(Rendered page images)

=== Begin Enclosure ===

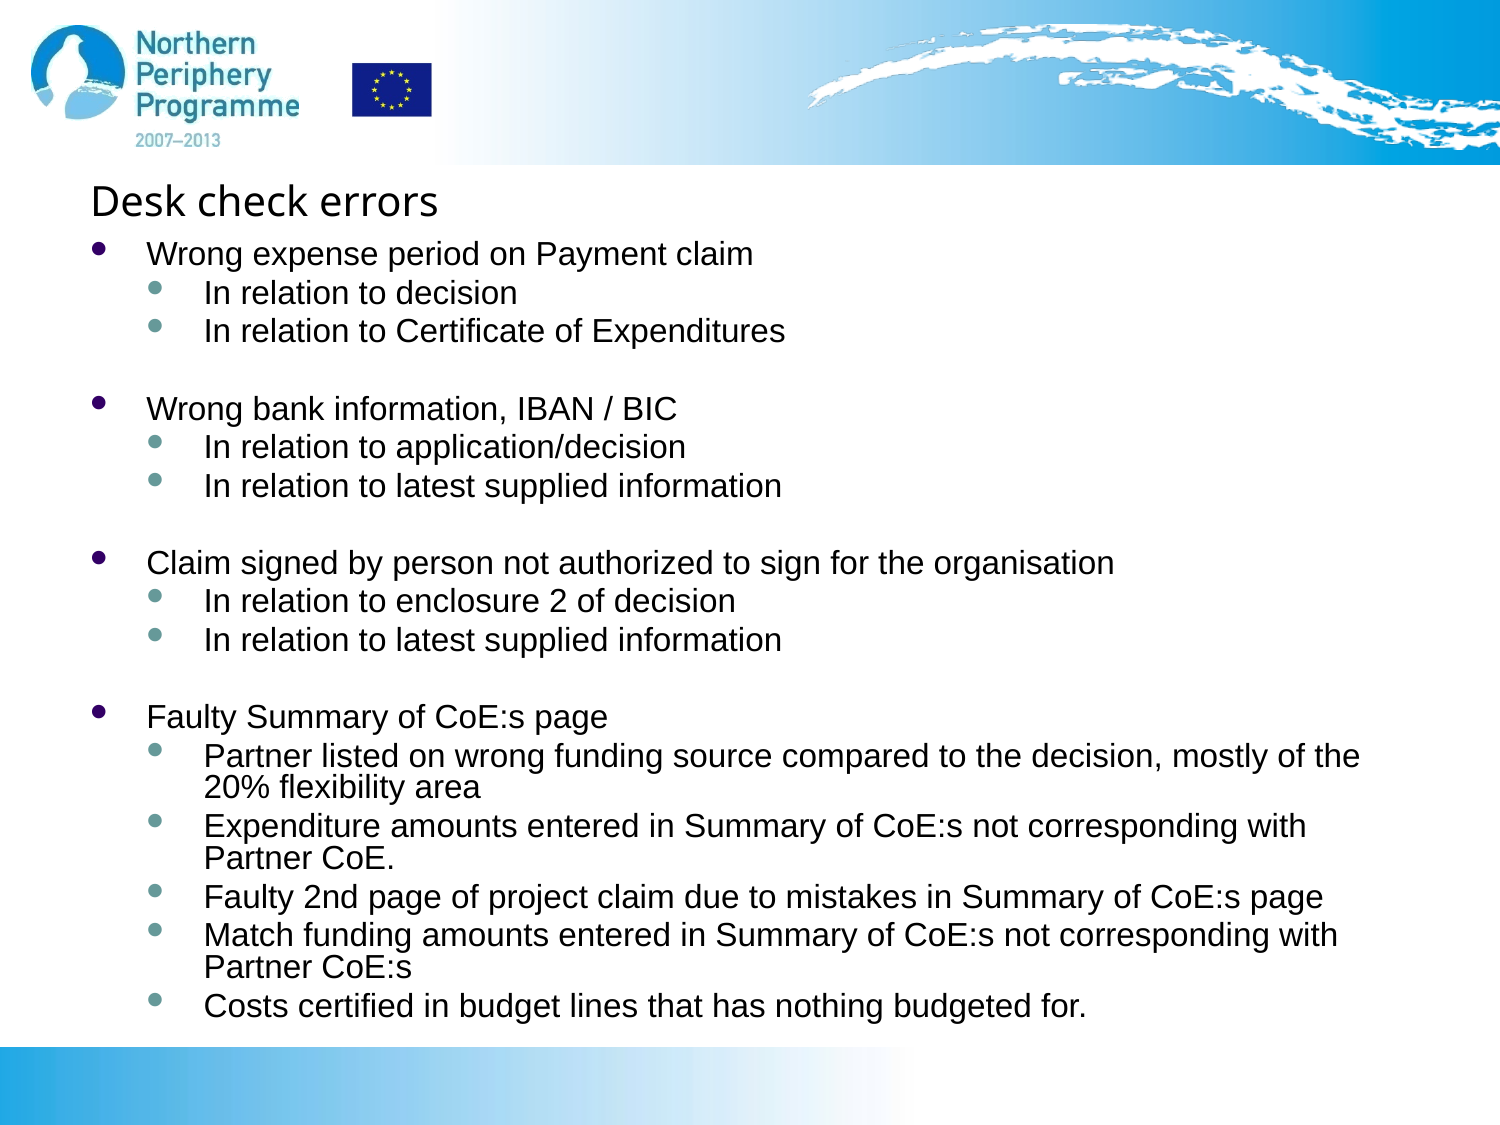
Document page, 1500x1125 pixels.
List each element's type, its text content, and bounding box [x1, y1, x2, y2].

title Desk check errors [74, 19, 1313, 232]
picture [31, 25, 74, 147]
list Wrong expense period on Payment claim In relation to decision In relation to Certificate of Expenditures Wrong bank information, IBAN / BIC In relation to application/decision In relation to latest supplied information Claim signed by person not authorized to sign for the organisation In relation to enclosure 2 of decision In relation to latest supplied information Faulty Summary of CoE:s page Partner listed on wrong funding source compared to the decision, mostly of the 20% flexibility area Expenditure amounts entered in Summary of CoE:s not corresponding with Partner CoE. Faulty 2nd page of project claim due to mistakes in Summary of CoE:s page Match funding amounts entered in Summary of CoE:s not corresponding with Partner CoE:s Costs certified in budget lines that has nothing budgeted for. [74, 232, 1426, 957]
picture [0, 1047, 1053, 1125]
picture [297, 0, 1500, 165]
picture [1476, 100, 1500, 107]
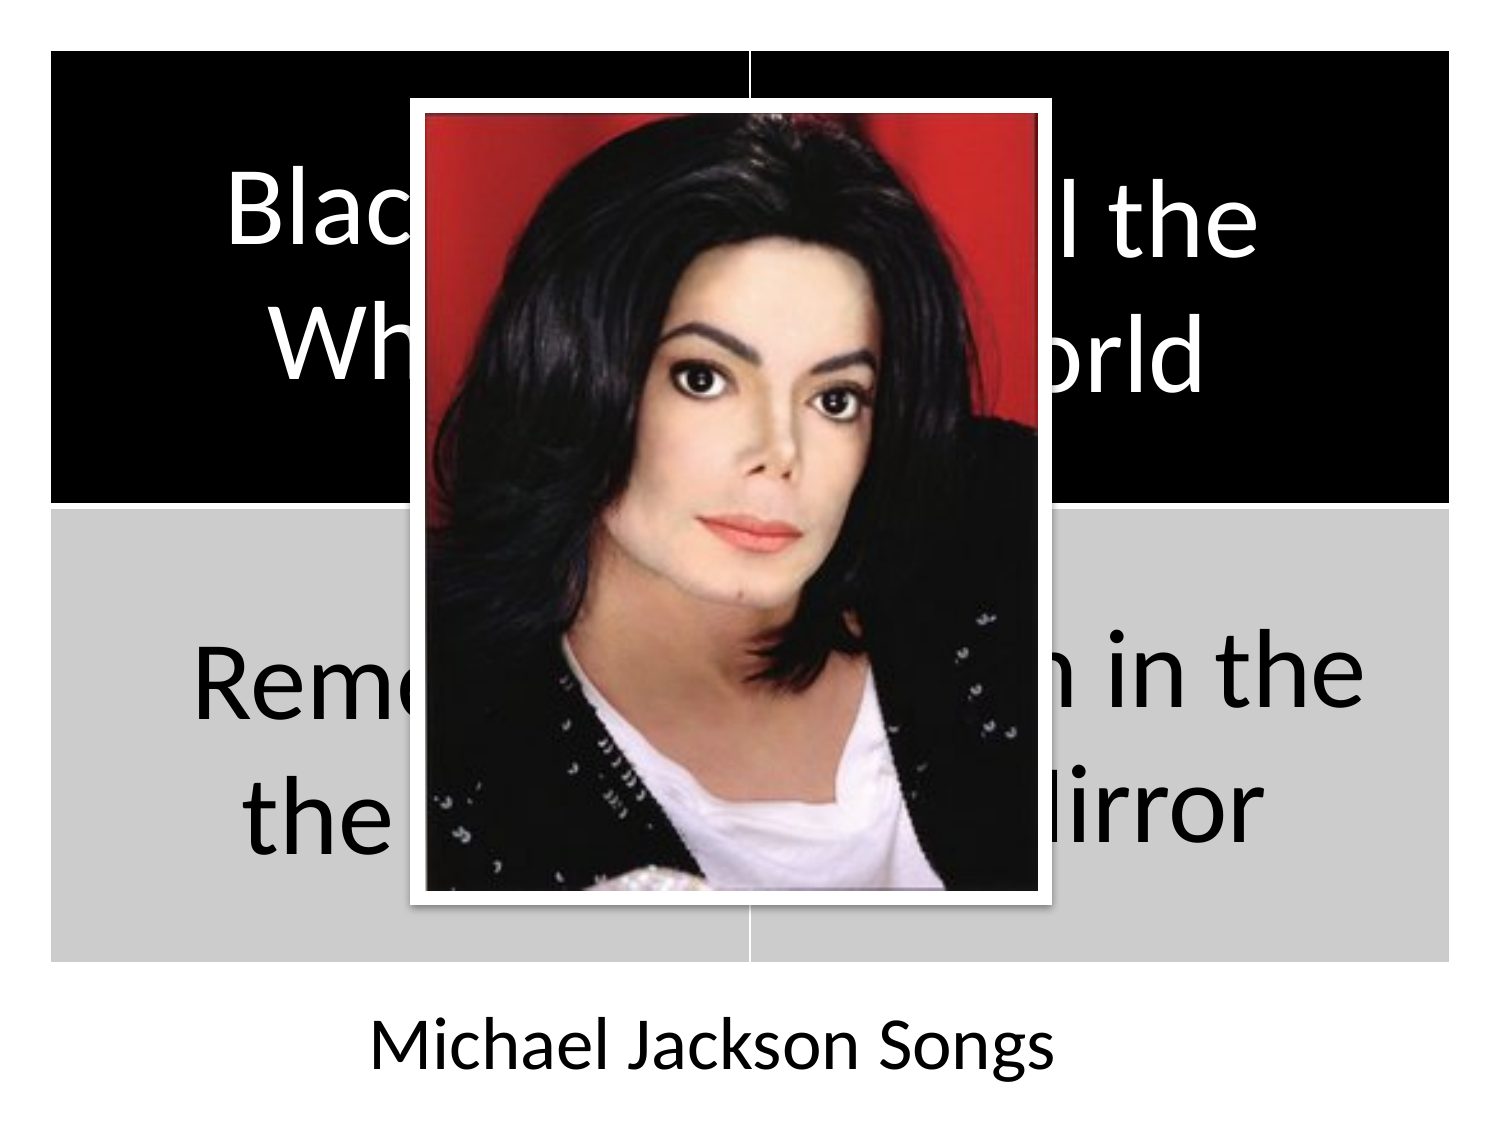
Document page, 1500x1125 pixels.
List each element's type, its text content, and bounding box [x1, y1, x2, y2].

picture [424, 112, 1038, 892]
text_box Heal the World [1058, 137, 1313, 423]
text_box Man in the Mirror [1058, 587, 1400, 873]
table_cell [751, 509, 1449, 962]
table_header [751, 51, 1449, 503]
table_header [51, 51, 749, 503]
table_cell [51, 509, 749, 962]
text_box Michael Jackson Songs [112, 987, 1313, 1093]
text_box Remember the Time [162, 599, 405, 885]
text_box Black or White [125, 124, 405, 410]
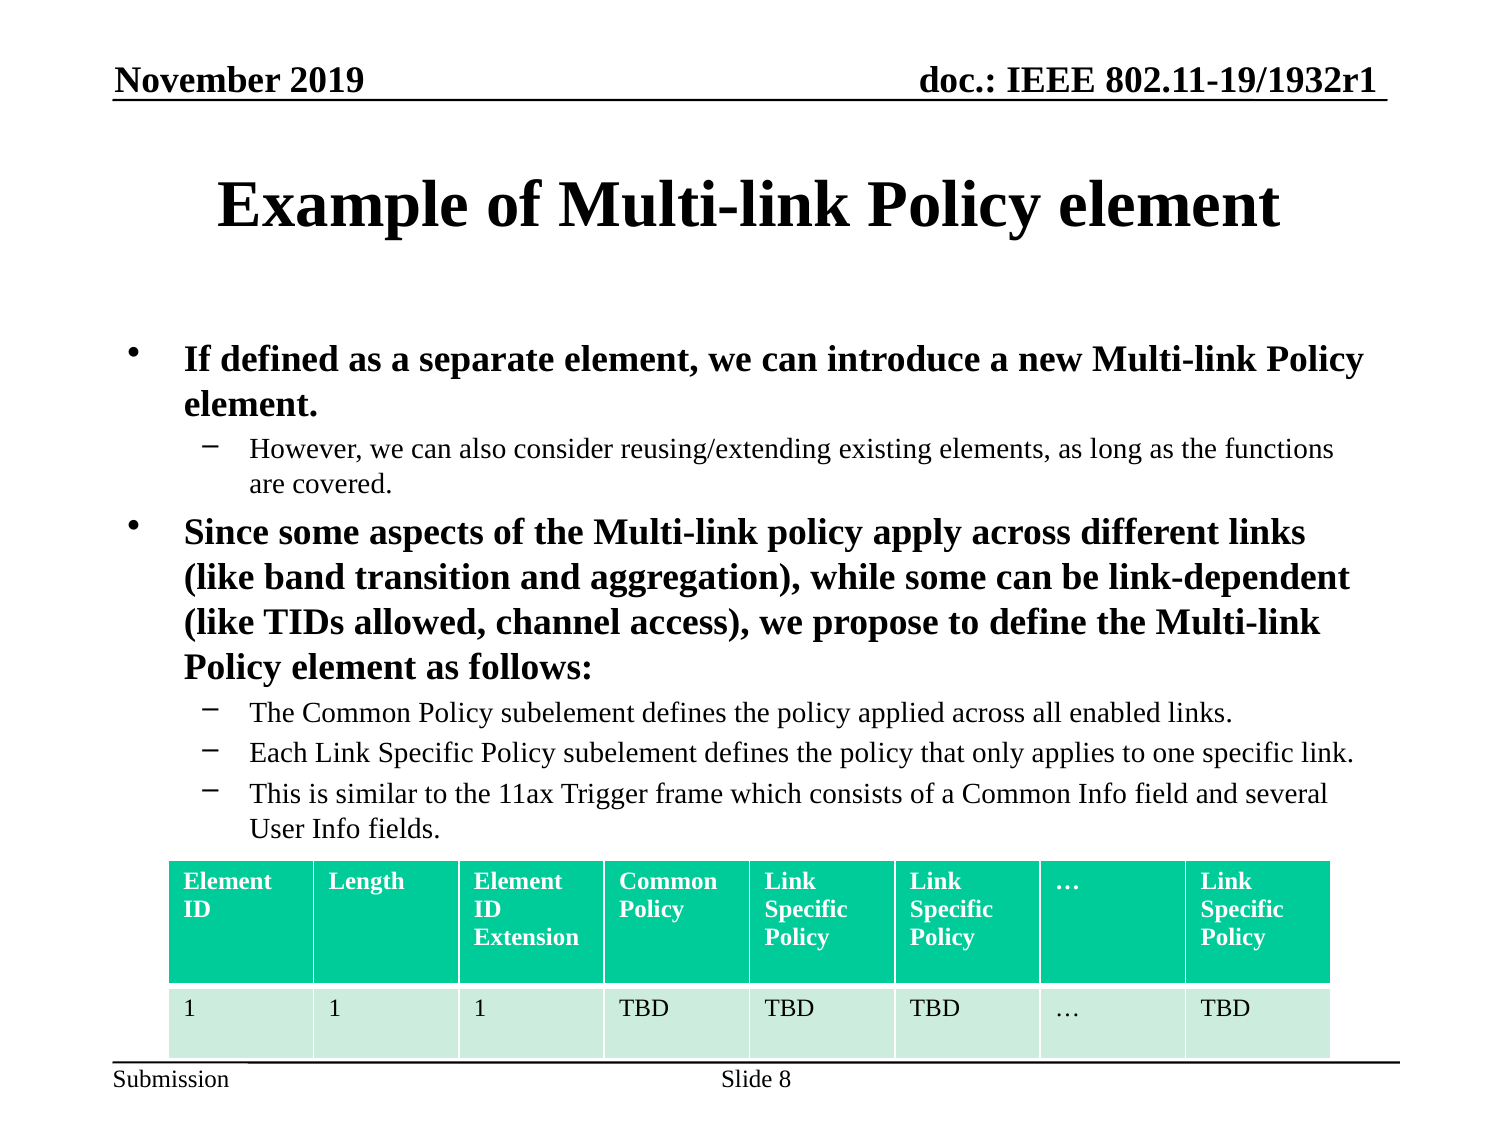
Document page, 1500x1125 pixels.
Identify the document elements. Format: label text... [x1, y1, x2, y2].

table_header Link Specific Policy [1186, 861, 1330, 983]
table_cell TBD [1186, 989, 1330, 1058]
table_header Link Specific Policy [750, 861, 894, 983]
table_header Element ID [169, 861, 313, 983]
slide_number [114, 54, 368, 101]
title Example of Multi-link Policy element [112, 112, 1388, 288]
table_header Length [314, 861, 458, 983]
table_header Common Policy [605, 861, 749, 983]
slide_number Slide 8 [712, 1061, 800, 1093]
table_header Element ID Extension [460, 861, 603, 983]
table_cell 1 [460, 989, 603, 1058]
list If defined as a separate element, we can introduce a new Multi-link Policy element. However, we can also consider reusing/extending existing elements, as long as the functions are covered. Since some aspects of the Multi-link policy apply across different links (like band transition and aggregation), while some can be link-dependent (like TIDs allowed, channel access), we propose to define the Multi-link Policy element as follows: The Common Policy subelement defines the policy applied across all enabled links. Each Link Specific Policy subelement defines the policy that only applies to one specific link. This is similar to the 11ax Trigger frame which consists of a Common Info field and several User Info fields. [112, 326, 1388, 1002]
table_cell 1 [314, 989, 458, 1058]
table_cell 1 [169, 989, 313, 1058]
table_cell TBD [896, 989, 1039, 1058]
table_cell TBD [750, 989, 894, 1058]
table_header Link Specific Policy [896, 861, 1039, 983]
table_cell … [1041, 989, 1185, 1058]
table_cell TBD [605, 989, 749, 1058]
table_header … [1041, 861, 1185, 983]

=== End Enclosure ===

EXERCISE =
Each entry above should be printed exactly, and any picture in it left out.

ANSWER TO THE PROBLEM =
Document page, 1500x1125 pixels.
List each element's type, its text content, and bounding box [x1, y1, x2, y2].

title Desk check errors [74, 19, 1313, 232]
picture [31, 25, 74, 147]
list Wrong expense period on Payment claim In relation to decision In relation to Certificate of Expenditures Wrong bank information, IBAN / BIC In relation to application/decision In relation to latest supplied information Claim signed by person not authorized to sign for the organisation In relation to enclosure 2 of decision In relation to latest supplied information Faulty Summary of CoE:s page Partner listed on wrong funding source compared to the decision, mostly of the 20% flexibility area Expenditure amounts entered in Summary of CoE:s not corresponding with Partner CoE. Faulty 2nd page of project claim due to mistakes in Summary of CoE:s page Match funding amounts entered in Summary of CoE:s not corresponding with Partner CoE:s Costs certified in budget lines that has nothing budgeted for. [74, 232, 1426, 957]
picture [0, 1047, 1053, 1125]
picture [297, 0, 1500, 165]
picture [1476, 100, 1500, 107]
Document page, 1500x1125 pixels.
List each element's type, its text content, and bounding box [x1, y1, x2, y2].

picture [424, 112, 1038, 892]
text_box Heal the World [1058, 137, 1313, 423]
text_box Man in the Mirror [1058, 587, 1400, 873]
table_cell [751, 509, 1449, 962]
table_header [751, 51, 1449, 503]
table_header [51, 51, 749, 503]
table_cell [51, 509, 749, 962]
text_box Michael Jackson Songs [112, 987, 1313, 1093]
text_box Remember the Time [162, 599, 405, 885]
text_box Black or White [125, 124, 405, 410]
Document page, 1500x1125 pixels.
Identify the document elements. Format: label text... [x1, y1, x2, y2].

table_header Link Specific Policy [1186, 861, 1330, 983]
table_cell TBD [1186, 989, 1330, 1058]
table_header Link Specific Policy [750, 861, 894, 983]
table_header Element ID [169, 861, 313, 983]
slide_number [114, 54, 368, 101]
title Example of Multi-link Policy element [112, 112, 1388, 288]
table_header Length [314, 861, 458, 983]
table_header Common Policy [605, 861, 749, 983]
slide_number Slide 8 [712, 1061, 800, 1093]
table_header Element ID Extension [460, 861, 603, 983]
table_cell 1 [460, 989, 603, 1058]
list If defined as a separate element, we can introduce a new Multi-link Policy element. However, we can also consider reusing/extending existing elements, as long as the functions are covered. Since some aspects of the Multi-link policy apply across different links (like band transition and aggregation), while some can be link-dependent (like TIDs allowed, channel access), we propose to define the Multi-link Policy element as follows: The Common Policy subelement defines the policy applied across all enabled links. Each Link Specific Policy subelement defines the policy that only applies to one specific link. This is similar to the 11ax Trigger frame which consists of a Common Info field and several User Info fields. [112, 326, 1388, 1002]
table_cell 1 [314, 989, 458, 1058]
table_cell 1 [169, 989, 313, 1058]
table_cell TBD [896, 989, 1039, 1058]
table_cell TBD [750, 989, 894, 1058]
table_header Link Specific Policy [896, 861, 1039, 983]
table_cell … [1041, 989, 1185, 1058]
table_cell TBD [605, 989, 749, 1058]
table_header … [1041, 861, 1185, 983]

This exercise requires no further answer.